%%

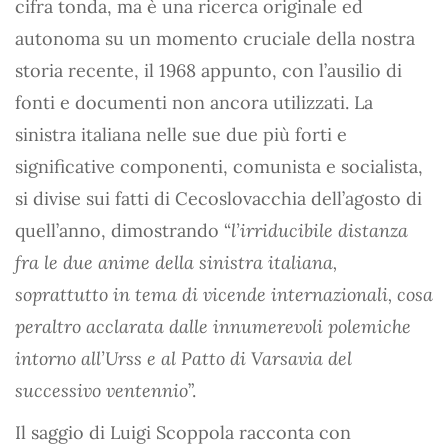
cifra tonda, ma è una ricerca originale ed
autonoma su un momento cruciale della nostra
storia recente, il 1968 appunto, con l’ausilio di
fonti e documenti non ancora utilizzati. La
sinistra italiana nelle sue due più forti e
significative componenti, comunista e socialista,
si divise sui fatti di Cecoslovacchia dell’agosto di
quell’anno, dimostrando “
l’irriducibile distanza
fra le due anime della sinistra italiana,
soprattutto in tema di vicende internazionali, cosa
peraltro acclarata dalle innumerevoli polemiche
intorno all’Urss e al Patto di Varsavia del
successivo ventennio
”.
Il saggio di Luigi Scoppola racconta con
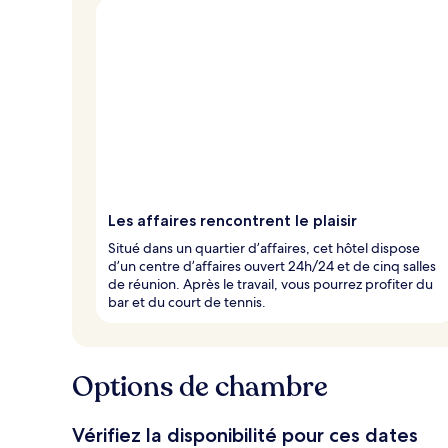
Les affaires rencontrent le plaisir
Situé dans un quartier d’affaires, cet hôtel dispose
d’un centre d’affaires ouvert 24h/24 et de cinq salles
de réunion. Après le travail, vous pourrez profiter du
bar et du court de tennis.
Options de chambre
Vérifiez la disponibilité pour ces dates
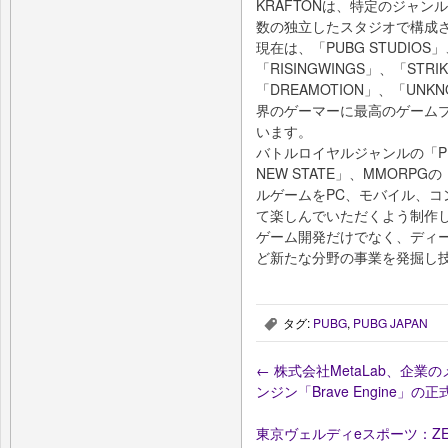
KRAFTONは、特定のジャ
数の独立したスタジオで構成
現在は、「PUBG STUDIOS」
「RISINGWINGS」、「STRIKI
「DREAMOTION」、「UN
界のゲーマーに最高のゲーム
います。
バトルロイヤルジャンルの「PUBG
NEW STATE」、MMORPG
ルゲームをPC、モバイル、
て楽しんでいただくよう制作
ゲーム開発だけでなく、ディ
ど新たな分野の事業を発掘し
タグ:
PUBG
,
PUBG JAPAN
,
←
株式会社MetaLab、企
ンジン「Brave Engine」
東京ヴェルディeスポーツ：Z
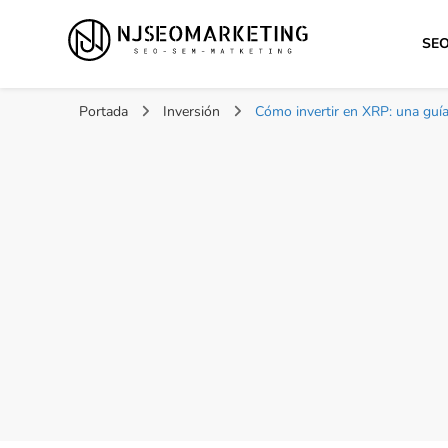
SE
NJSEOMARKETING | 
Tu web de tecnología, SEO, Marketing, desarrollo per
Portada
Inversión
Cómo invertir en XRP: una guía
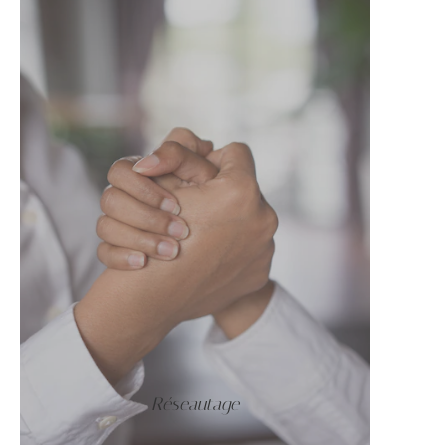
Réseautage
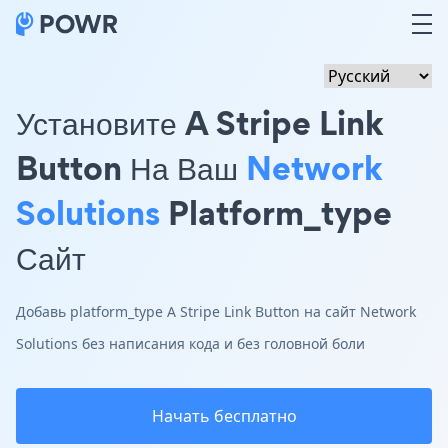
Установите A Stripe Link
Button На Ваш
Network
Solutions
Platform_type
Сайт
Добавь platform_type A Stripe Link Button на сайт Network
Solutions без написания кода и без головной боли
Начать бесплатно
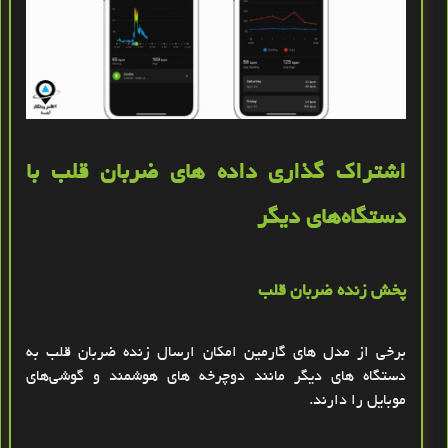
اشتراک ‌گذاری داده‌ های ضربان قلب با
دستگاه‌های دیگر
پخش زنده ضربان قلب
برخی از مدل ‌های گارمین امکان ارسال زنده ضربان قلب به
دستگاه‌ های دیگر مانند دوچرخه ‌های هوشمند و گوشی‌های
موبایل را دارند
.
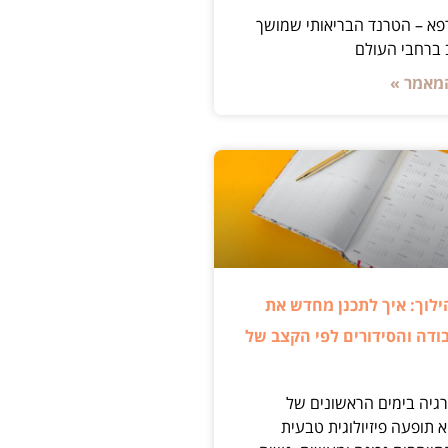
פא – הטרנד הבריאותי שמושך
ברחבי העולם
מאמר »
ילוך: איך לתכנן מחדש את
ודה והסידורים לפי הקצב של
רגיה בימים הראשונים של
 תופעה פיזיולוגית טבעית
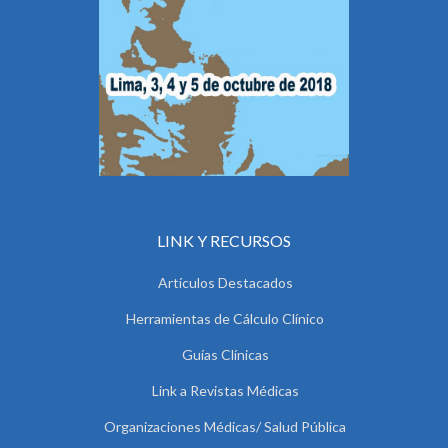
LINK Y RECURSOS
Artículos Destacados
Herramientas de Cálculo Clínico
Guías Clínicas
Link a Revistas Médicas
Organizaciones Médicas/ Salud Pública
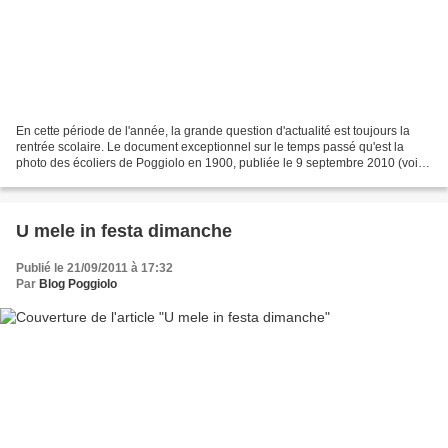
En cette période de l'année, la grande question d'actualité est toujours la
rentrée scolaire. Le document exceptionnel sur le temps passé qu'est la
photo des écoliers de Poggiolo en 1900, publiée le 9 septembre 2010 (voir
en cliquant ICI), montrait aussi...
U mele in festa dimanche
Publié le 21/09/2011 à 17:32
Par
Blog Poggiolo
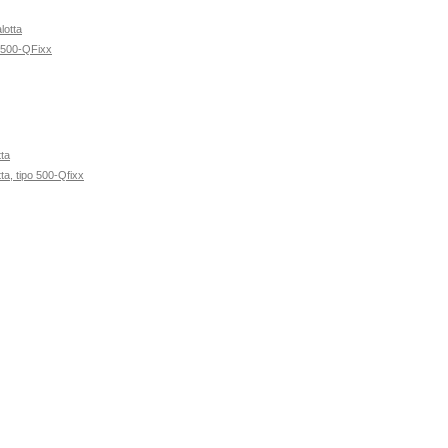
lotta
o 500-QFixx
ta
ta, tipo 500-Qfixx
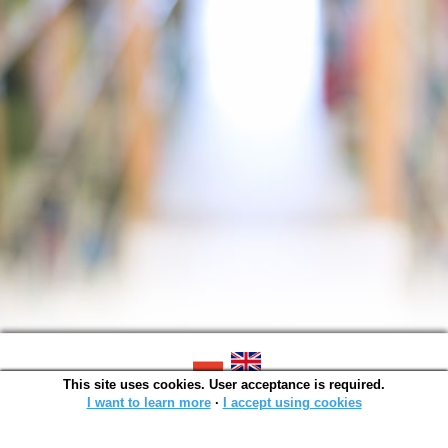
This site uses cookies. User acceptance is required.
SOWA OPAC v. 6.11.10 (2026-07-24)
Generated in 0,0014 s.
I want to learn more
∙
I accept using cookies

%%

What you need to do - Your answer should hold every line of the entries that contains the string "affaires".

Written solution -
Les affaires rencontrent le plaisir
Situé dans un quartier d’affaires, cet hôtel dispose
d’un centre d’affaires ouvert 24h/24 et de cinq salles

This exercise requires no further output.